- [Selection]
District Commons: Singing the Praises

I realize that I am somewhat inconsistent when it comes to my ratings and reviews.  Sometimes I like the food but the service or some other element is off, which lowers my opinion.  Occasionally I can’t make up my mind based on one dining experience, so I don’t even attempt a numeric rating.  There are times when the food is good but not everything is consistently great, yet the overall experience leaves me with a high opinion. The actions or inactions of a server can definitely make a difference, and  the reactions of my companions can  sway me to the negative or the positive.  You see where I’m going with this?  It just depends.

I am at District Commons for a holiday party.  We are with a group of twenty-seven people, so there is plenty of opportunity to take the reactions of others into consideration when forming my impression. It also affords me the chance to sample more dishes than I normally would, which is always a good thing.

- [Information provided]

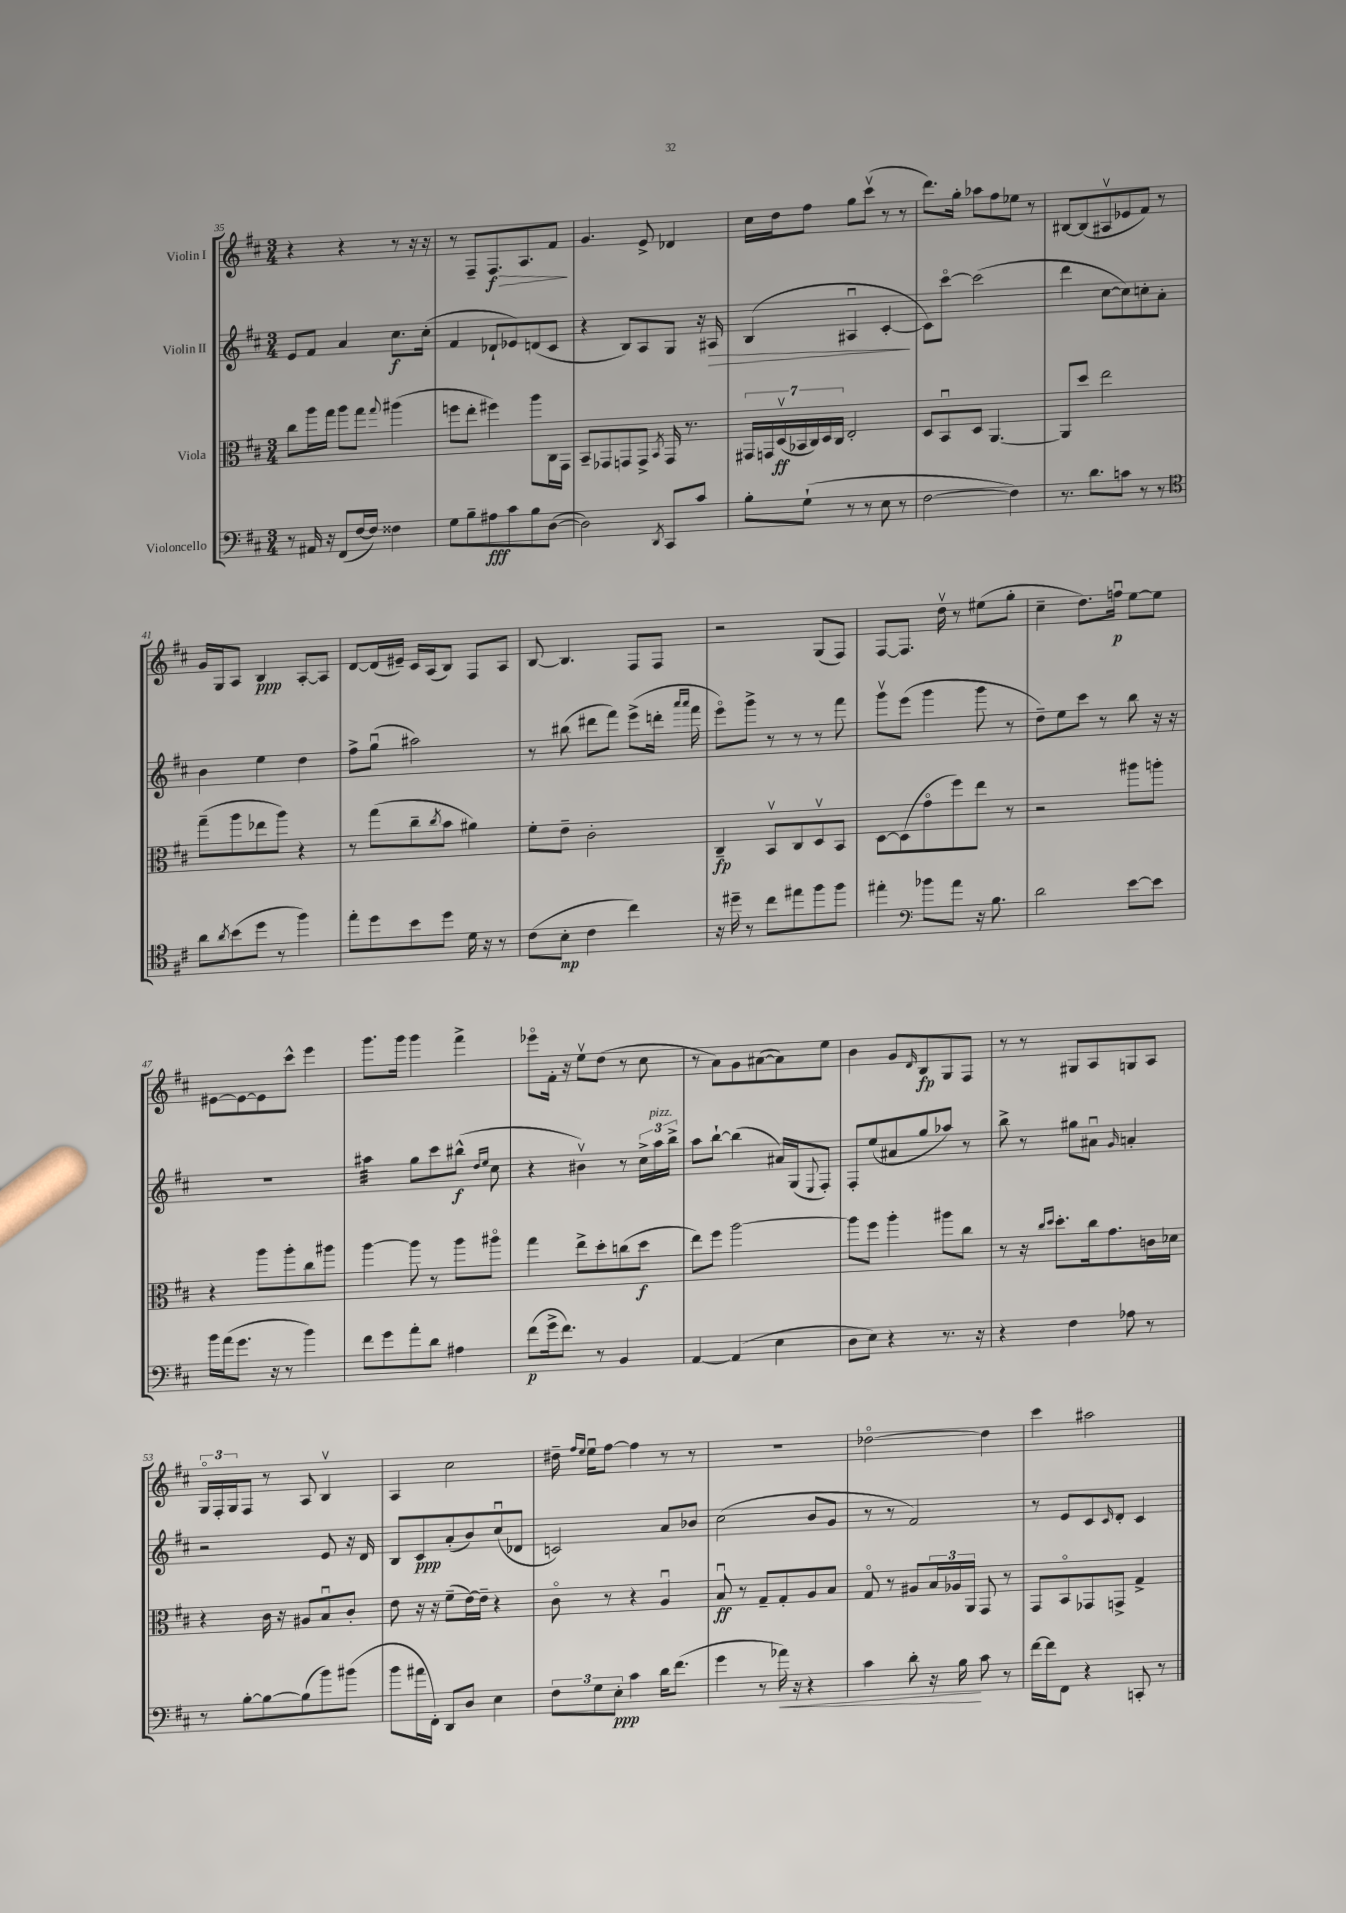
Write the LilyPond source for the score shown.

- [List of tasks]
a – According to the District Commons review, how many people were in the group at the holiday party?
b – Duplicate the passage of the District Commons review starting at "District Commons: Singing" and ending at "It just depends.".
The data above plays no part in these tasks.

- [Answers for the tasks]
a – Twenty-seven people.

b –
District Commons: Singing the Praises

I realize that I am somewhat inconsistent when it comes to my ratings and reviews.  Sometimes I like the food but the service or some other element is off, which lowers my opinion.  Occasionally I can’t make up my mind based on one dining experience, so I don’t even attempt a numeric rating.  There are times when the food is good but not everything is consistently great, yet the overall experience leaves me with a high opinion. The actions or inactions of a server can definitely make a difference, and  the reactions of my companions can  sway me to the negative or the positive.  You see where I’m going with this?  It just depends.